Não estivesse o país chocado já por tantos pronunciamentos estapafúrdios em todas as áreas, as declarações feitas na semana passada pelo ministro da Educação, pastor Milton Ribeiro, no programa “Sem censura”, da TV Brasil, teriam feito tremer os alicerces das escolas. Ao defender turmas exclusivas para educação especial, Ribeiro disse que crianças com deficiência “atrapalhavam entre aspas” os demais alunos em sala de aula. As declarações provocaram duras críticas de entidades que reúnem deficientes e defendem o ensino inclusivo.

Na quinta-feira, após uma visita a Recife, Ribeiro tentou se explicar. Acabou piorando a situação, ao dizer que se referia a crianças “com um grau de deficiência que é impossível a convivência”. No mesmo dia, o Ministério da Educação divulgou nota para tentar remendar o absurdo: “O ministro da Educação, Milton Ribeiro, já manifestou publicamente seu pedido de desculpas às pessoas que se sentiram ofendidas”. Como de praxe, Ribeiro alegou que frases foram tiradas de contexto. Balela. O material está gravado.

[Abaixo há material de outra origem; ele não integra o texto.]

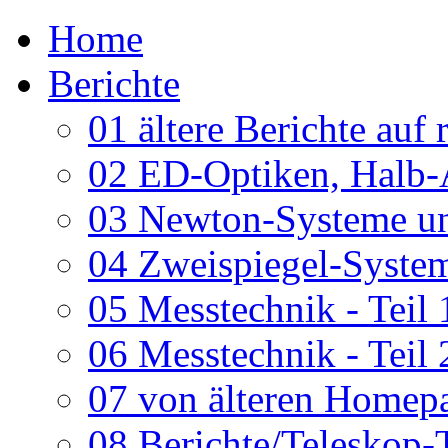
Home
Berichte
01 ältere Berichte auf 
02 ED-Optiken, Halb-
03 Newton-Systeme un
04 Zweispiegel-System
05 Messtechnik - Teil 
06 Messtechnik - Teil 
07 von älteren Homepa
08 Berichte/Teleskop-T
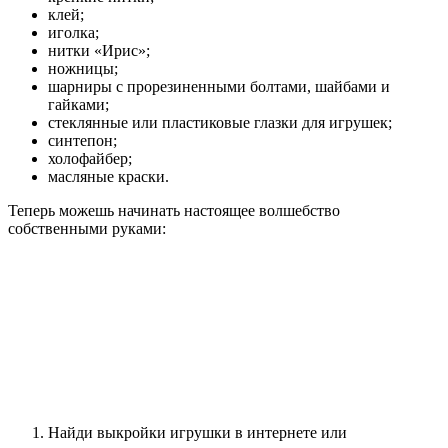
клей;
иголка;
нитки «Ирис»;
ножницы;
шарниры с прорезиненными болтами, шайбами и
гайками;
стеклянные или пластиковые глазки для игрушек;
синтепон;
холофайбер;
масляные краски.
Теперь можешь начинать настоящее волшебство
собственными руками:
Найди выкройки игрушки в интернете или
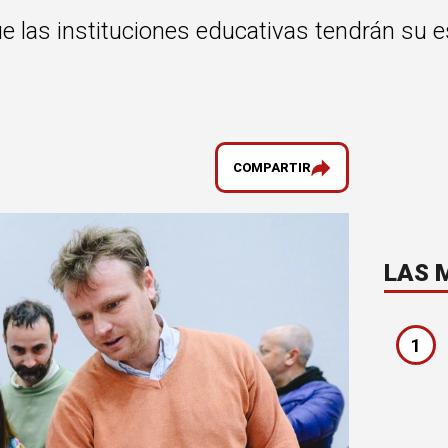
 las instituciones educativas tendrán su e
COMPARTIR
LAS 
1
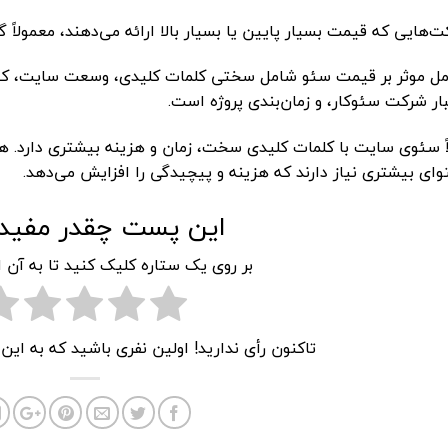
‌هایی که قیمت بسیار پایین یا بسیار بالا ارائه می‌دهند، معمولاً 
مل موثر بر قیمت سئو شامل سختی کلمات کلیدی، وسعت سایت، کیف
ار شرکت سئوکار، و زمان‌بندی پروژه است.
اً سئوی سایت با کلمات کلیدی سخت، زمان و هزینه بیشتری دارد. ه
ای بیشتری نیاز دارند که هزینه و پیچیدگی را افزایش می‌دهد.
این پست چقدر مفید 
بر روی یک ستاره کلیک کنید تا به آن ا
تاکنون رأی ندارید! اولین نفری باشید که به ای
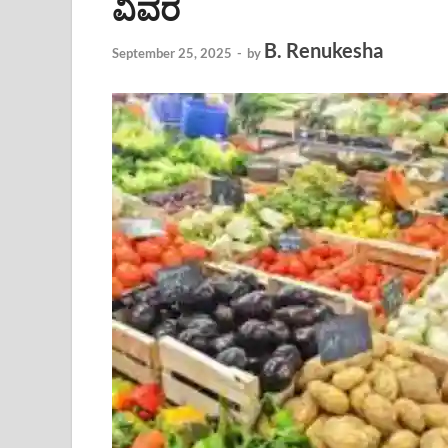
ವಿವರ
B. Renukesha
September 25, 2025
-
by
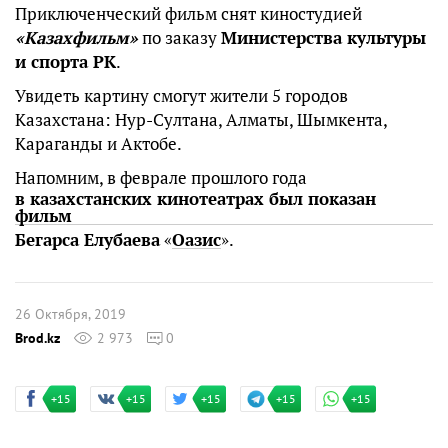
Приключенческий фильм снят киностудией
«Казахфильм»
по заказу
Министерства культуры
и спорта РК
.
Увидеть картину смогут жители 5 городов
Казахстана: Нур-Султана, Алматы, Шымкента,
Караганды и Актобе.
Напомним, в феврале прошлого года
в казахстанских кинотеатрах был показан
фильм
Бегарса Елубаева
«
Оазис
».
26 Октября, 2019
Brod.kz
2 973
0
+15
+15
+15
+15
+15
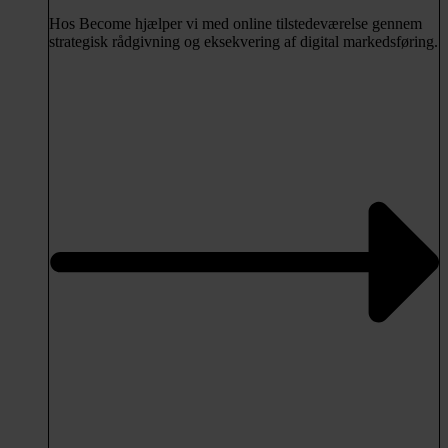
Hos Become hjælper vi med online tilstedeværelse gennem
strategisk rådgivning og eksekvering af digital markedsføring.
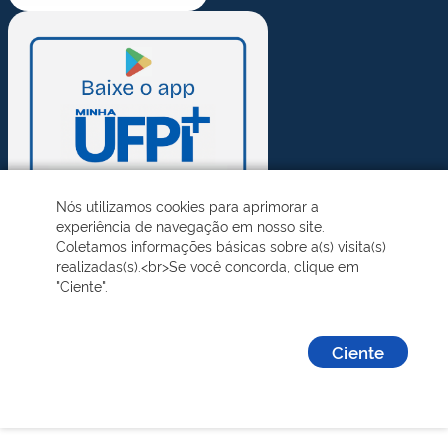
Nós utilizamos cookies para aprimorar a
experiência de navegação em nosso site.
Coletamos informações básicas sobre a(s) visita(s)
realizadas(s).<br>Se você concorda, clique em
"Ciente".
Ciente
Desenvolvido pelo STI - Universidade Federal do Piauí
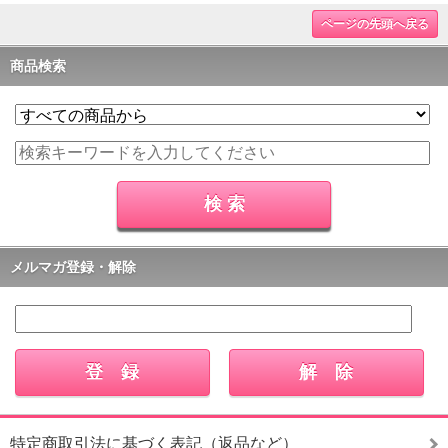
ページの先頭へ戻る
商品検索
メルマガ登録・解除
特定商取引法に基づく表記（返品など）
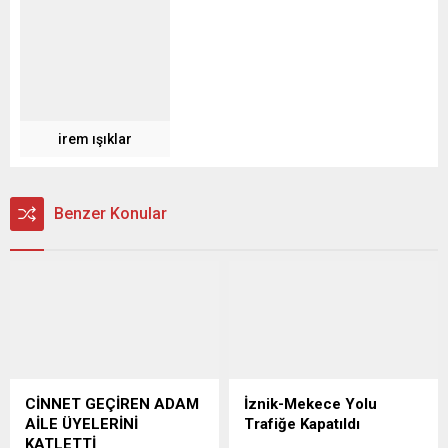
irem ışıklar
Benzer Konular
CİNNET GEÇİREN ADAM
İznik-Mekece Yolu
AİLE ÜYELERİNİ
Trafiğe Kapatıldı
KATLETTİ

Por trás das declarações desastradas, está a defesa da equivocada Política Nacional de Educação Especial (PNEE), lançada em outubro do ano passado sem discussão com a sociedade, sob protestos de entidades do setor. Com o pretexto de ampliar vagas para alunos com deficiência na rede pública, o Ministério da Educação passou a estimular a criação de turmas especiais. É o contrário do que vinha sendo recomendado pela política de inclusão conquistada a duras penas e adotada com sucesso há algumas décadas no país.

De tão absurda, a nova política não parou de pé. Em 1º de dezembro de 2020, o ministro Dias Toffoli, do STF, concedeu liminar suspendendo os efeitos da PNEE. No fim do ano, em julgamento virtual, o plenário do Supremo referendou a decisão. Os ministros entenderam que tanto a Constituição quanto acordos internacionais exigem a educação inclusiva, em que crianças com deficiência possam conviver com os demais alunos no mesmo espaço.

Por mais que agora peça desculpas e tente desdizer o que disse claramente na TV oficial, Ribeiro não consegue disfarçar seu preconceito. Quarto ministro a ocupar o cargo no governo Bolsonaro e mais um a perpetrar o desastre na educação nacional, tem se empenhado mais na defesa da ideologia bolsonarista que na melhoria dos vergonhosos índices educacionais do país.

Em sua passagem pelo MEC, notabiliza-se por aparelhar o ministério, pelo esvaziamento de órgãos como o Inep, pela intromissão descabida nas provas do Enem (cogitou ter acesso antecipado às questões para que elas não desagradassem ao chefe) e pela inaceitável omissão durante a pandemia, quando o ministério foi mero espectador do caos no ensino. A pasta deixou de gastar recursos que poderiam preparar as escolas para a tardia volta às aulas.

Agora foi além. Como pode um ministro da Educação proferir tamanha barbaridade, ter visão tão excludente, limitada e mesquinha do ensino?